Ausgabe vom 21. Mai 2013
Utl.: Ausgabe vom 21. Mai 2013 =
Wien (OTS) - Dem jungen Mann, der an der Med-Uni Graz nicht jene
Lehrveranstaltungen besuchen konnte, die ihm einen rascheren
Studienabschluss ermöglicht hätten, verdient Respekt - auch für seine
Zähigkeit. 2013 erhielt er Gerechtigkeit dafür, was ihm 2006
widerfuhr: Die Republik muss für seinen unverschuldet späteren
Berufseinstieg Schadenersatz leisten.
Der Oberste Gerichtshof hat ebenso Respekt verdient. Er kippte die
anderslautenden Urteile der Vorinstanzen und rückte die Sache wieder
zurecht. Denn derselbe Gesetzgeber, der die Universitäten deutlich
weniger großzügig behandelt wie andere gesellschaftliche Bereiche und
Institutionen (zum Beispiel Finanzausgleich, Banken, Landwirtschaft),
schob diese Verantwortung gerne ab. So endet für Studierende die
Familienbeihilfe mit dem 24. Lebensjahr, was ein klarer Wink ist,
"Bummelstudenten" nicht länger zu unterstützen.
Dieser Leistungsgedanke fehlt der öffentlichen Hand bei der eigenen
Verantwortung. So redet die Bildungspolitik derzeit gerne über
Zugangsbeschränkungen und nicht so gerne über den Zustand der Unis.
Trotz zusätzlicher Mittel warten immer noch viele Studierende auf
Seminar- und Lehrveranstaltungsplätze, für die sie sich längst
angemeldet haben. Trotz Universitätsräten und "Vollrechtsfähigkeit"
gehen immer noch zu viele Mittel für Verwaltung und Organisation
drauf. An der WU Wien kommen auf jeden Professor mehr als 100
Studenten, Master-Studienplätze werden von den Unis einseitig
verknappt.
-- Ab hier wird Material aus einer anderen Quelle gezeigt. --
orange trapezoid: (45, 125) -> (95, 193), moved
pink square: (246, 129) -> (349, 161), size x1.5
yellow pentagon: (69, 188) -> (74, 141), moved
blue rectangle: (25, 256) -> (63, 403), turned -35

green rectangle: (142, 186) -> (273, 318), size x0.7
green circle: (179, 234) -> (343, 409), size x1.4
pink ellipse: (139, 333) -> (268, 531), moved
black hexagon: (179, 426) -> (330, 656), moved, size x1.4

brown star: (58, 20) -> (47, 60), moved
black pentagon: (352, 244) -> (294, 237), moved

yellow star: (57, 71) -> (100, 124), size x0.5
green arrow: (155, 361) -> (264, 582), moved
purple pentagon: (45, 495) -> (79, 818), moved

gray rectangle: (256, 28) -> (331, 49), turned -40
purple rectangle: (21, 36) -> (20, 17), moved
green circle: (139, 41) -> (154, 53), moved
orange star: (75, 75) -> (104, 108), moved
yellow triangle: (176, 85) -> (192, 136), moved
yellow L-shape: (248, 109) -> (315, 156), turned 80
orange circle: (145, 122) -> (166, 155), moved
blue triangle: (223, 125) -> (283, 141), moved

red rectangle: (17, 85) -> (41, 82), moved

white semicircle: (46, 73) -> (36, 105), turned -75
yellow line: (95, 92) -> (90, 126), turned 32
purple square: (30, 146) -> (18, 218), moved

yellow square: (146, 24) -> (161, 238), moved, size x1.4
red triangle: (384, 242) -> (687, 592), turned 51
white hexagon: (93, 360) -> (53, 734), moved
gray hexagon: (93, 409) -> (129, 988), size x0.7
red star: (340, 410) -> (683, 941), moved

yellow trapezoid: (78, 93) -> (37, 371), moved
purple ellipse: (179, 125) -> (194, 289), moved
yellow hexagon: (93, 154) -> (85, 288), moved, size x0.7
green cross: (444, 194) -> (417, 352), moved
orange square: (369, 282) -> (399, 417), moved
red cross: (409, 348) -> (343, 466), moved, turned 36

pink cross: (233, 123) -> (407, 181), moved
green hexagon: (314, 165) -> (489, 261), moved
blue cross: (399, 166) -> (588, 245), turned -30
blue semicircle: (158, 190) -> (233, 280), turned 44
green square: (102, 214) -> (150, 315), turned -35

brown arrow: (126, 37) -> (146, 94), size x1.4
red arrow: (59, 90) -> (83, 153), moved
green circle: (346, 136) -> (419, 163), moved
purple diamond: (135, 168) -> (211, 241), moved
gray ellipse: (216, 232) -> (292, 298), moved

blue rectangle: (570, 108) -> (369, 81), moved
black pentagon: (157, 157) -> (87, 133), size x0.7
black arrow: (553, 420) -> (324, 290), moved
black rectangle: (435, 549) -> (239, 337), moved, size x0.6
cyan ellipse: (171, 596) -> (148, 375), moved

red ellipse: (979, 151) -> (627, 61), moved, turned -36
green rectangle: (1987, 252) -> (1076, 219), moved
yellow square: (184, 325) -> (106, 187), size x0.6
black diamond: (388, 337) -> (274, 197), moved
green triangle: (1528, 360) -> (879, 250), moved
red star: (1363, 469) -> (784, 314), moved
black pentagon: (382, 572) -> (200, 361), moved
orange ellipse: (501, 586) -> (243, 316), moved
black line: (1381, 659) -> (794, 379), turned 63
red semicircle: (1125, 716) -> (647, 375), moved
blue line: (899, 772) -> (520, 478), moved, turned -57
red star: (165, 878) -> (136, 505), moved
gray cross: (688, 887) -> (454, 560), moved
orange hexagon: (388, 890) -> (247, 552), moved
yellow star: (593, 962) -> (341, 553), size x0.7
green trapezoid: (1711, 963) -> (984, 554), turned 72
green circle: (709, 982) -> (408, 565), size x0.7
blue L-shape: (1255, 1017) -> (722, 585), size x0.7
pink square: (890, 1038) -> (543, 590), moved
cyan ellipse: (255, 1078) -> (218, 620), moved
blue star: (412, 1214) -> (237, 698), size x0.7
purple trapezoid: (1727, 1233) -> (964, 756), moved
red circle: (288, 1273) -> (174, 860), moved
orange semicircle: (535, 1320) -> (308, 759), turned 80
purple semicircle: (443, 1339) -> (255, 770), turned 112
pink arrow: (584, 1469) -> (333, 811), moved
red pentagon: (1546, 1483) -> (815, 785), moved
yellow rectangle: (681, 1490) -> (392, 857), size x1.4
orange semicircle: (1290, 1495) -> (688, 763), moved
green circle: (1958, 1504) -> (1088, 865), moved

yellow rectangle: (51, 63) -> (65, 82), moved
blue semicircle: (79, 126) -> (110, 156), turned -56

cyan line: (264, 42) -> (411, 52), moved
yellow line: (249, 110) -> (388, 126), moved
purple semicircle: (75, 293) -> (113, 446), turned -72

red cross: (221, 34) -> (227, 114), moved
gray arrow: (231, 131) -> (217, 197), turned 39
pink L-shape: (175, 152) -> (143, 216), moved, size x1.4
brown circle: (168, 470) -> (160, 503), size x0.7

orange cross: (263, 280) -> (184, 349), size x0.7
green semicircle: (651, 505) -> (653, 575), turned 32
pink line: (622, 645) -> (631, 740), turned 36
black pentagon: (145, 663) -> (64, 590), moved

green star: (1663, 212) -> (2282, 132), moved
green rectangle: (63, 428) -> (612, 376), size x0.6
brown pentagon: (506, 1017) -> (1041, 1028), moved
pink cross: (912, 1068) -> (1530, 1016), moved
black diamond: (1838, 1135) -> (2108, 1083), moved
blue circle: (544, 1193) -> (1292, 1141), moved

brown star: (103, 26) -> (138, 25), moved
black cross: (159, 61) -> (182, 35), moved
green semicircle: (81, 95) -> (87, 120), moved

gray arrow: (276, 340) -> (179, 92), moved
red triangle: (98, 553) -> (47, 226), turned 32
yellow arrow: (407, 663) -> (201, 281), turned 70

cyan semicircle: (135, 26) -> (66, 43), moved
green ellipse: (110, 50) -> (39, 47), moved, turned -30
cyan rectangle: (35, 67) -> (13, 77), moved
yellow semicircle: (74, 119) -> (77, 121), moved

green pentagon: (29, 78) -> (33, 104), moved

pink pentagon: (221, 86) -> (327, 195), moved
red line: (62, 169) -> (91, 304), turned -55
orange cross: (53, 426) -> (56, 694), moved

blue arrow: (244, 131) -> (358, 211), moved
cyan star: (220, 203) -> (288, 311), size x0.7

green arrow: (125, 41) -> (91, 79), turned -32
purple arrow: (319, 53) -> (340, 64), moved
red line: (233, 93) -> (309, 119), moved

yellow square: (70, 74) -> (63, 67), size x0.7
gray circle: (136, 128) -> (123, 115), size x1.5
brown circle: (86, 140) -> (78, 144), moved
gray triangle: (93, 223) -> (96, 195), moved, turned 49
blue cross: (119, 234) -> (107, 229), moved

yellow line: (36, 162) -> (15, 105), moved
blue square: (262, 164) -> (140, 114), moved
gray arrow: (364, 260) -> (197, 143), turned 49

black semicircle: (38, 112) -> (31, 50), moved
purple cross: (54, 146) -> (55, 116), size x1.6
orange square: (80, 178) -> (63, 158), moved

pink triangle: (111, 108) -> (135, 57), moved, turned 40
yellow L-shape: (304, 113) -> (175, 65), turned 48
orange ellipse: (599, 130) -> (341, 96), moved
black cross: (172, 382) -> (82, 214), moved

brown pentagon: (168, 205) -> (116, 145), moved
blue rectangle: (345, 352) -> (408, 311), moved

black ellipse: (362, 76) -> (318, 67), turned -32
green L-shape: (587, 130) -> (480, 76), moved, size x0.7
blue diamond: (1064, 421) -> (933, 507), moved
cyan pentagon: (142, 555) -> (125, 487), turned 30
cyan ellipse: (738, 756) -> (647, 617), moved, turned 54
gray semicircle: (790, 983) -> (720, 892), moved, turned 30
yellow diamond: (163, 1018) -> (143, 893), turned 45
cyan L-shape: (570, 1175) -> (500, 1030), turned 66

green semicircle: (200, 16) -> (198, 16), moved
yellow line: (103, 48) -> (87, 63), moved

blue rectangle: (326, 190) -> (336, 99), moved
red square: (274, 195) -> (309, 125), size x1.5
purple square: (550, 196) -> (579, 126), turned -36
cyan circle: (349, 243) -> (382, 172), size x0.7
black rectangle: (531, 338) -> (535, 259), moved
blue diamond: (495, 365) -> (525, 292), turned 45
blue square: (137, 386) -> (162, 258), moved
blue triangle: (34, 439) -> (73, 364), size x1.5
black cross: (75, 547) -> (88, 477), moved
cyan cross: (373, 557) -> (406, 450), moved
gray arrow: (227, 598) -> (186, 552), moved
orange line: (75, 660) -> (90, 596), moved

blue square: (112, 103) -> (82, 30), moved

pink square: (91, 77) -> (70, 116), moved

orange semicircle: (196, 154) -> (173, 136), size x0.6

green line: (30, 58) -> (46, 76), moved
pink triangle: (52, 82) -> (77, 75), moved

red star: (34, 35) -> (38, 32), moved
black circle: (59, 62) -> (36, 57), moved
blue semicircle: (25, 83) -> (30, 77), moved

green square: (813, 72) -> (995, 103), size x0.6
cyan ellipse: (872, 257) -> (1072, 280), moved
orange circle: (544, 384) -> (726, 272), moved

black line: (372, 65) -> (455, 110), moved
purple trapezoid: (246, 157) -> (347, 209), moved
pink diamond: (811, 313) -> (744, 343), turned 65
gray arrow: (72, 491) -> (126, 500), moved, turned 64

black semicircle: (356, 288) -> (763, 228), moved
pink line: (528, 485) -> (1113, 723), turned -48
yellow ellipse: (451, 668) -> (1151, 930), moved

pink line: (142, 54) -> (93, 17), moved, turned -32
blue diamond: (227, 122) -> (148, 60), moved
Ob die nunmehrigen Leistungsvereinbarungen wirkungsvolle
Abhilfe schaffen, wäre eine Überprüfung wert.
Etwa jenes Gesetzgebers, dem gerade vom OGH beschieden wurde, dass er
sich der Verantwortung für die Universitäten nicht entziehen kann.
Wie schon in den Bildungsstufen davor, hat die öffentliche Hand eine
Organisation geschaffen, die am allerwenigsten auf die jungen
Menschen Rücksicht nimmt - obwohl sie nur für deren Ausbildung
existiert.
Trotz Vollrechtsfähigkeit der Unis sei die Vollziehung des
Studienrechts weiterhin eine hoheitliche Aufgabe, entschied der OGH.
Dem Minister muss der Satz zu denken geben, denn trotz Rektoren,
Uni-Räten und Senaten hat er nun schwarz auf weiß, dass er die
Letztverantwortung trägt. Der Gesetzgeber wollte genau die auf die
Unis abwälzen - mit überschaubarem Erfolg.